Infamous Surrey eyesore could soon have a date with a bulldozer
Council says yes to a new development at the abandoned Surrey Public Market
The Surrey Public Market, which has been rotting away at the corner of King George Boulevard and 64th Avenue since it was abandoned nearly two decades ago, could soon be torn down.
City council approved a plan this week to replace the eyesore with 36 apartment suites and 40 townhouse units.
"It will be a very livable community composed of townhouses and apartments and also, in the middle, there will be a courtyard and green space where kids can play," said project architect Wilson Chang.
"It will energize the area."
Neighbours have complained for years about how the dilapidated building is a form of visual pollution.
"It's really been such a shame," said Jude Hannah with the community group ReNewton.
"It used be a really vibrant place and it's kind of a blight on the neighbourhood. We'll be happy to see it go."
Hannah, who has watched several proposals for the site fall through since the market closed in the late 1990s, won't believe the structure is gone until she sees it with her own eyes.
"Let's hope that it sticks this time," she said. "We just can't wait to see the bulldozers arrive."
One of the reasons the property hasn't been developed is that it's located in an environmentally sensitive area.
It backs onto a steep embankment that drops into a creek that flows into the Serpentine River.
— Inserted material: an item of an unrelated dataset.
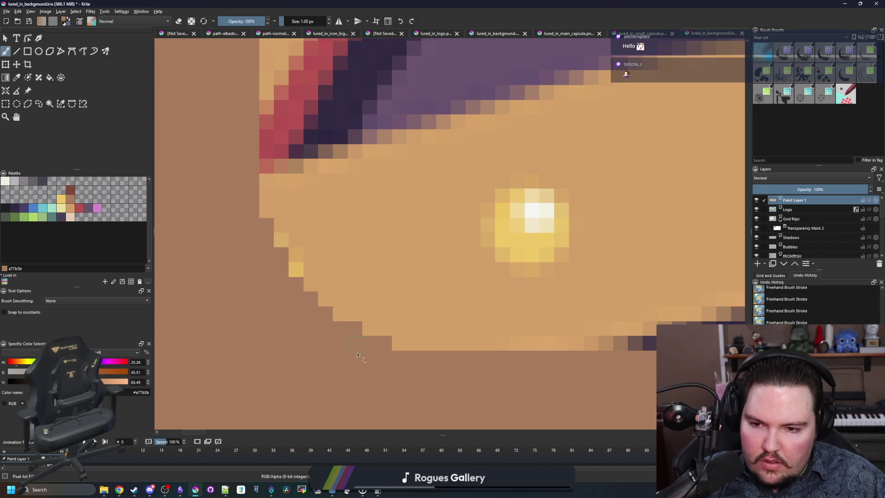
{"action": "scroll", "coordinate": [259, 276], "scroll_direction": "down", "scroll_amount": 4}
{"action": "scroll", "coordinate": [266, 248], "scroll_direction": "up", "scroll_amount": 3}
"I don't know if you folks have driven by the Serpentine River in the summer lately but it's pretty much dried up," said Grant Rice, a Newton resident who is opposed to the project.
"There were about a hundred ducks sitting in a little small area. There was a little pond, is what was left of it, last summer and the summer before."
Chang says he can address Rice's concerns by building on top of the existing parkade instead of ripping it down.
He says that will cut down on construction waste and eliminate the possibility of concrete and other debris spilling into the creek.
The market hasn't had a tenant in nearly 20 years but that doesn't mean it's unoccupied.
It's home to a substantial rat population.
Surrey Environmental Partners president Deb Jack says there needs to be a pest control strategy when the building is torn down.
"It's been an abandoned building for some considerable period of time," Jack said.
"There is concern about the fact that once they start working on there and everything else, the rodents may begin to just crop up and go into the neighbourhood."
Chang assured council that his team can keep the rats under control.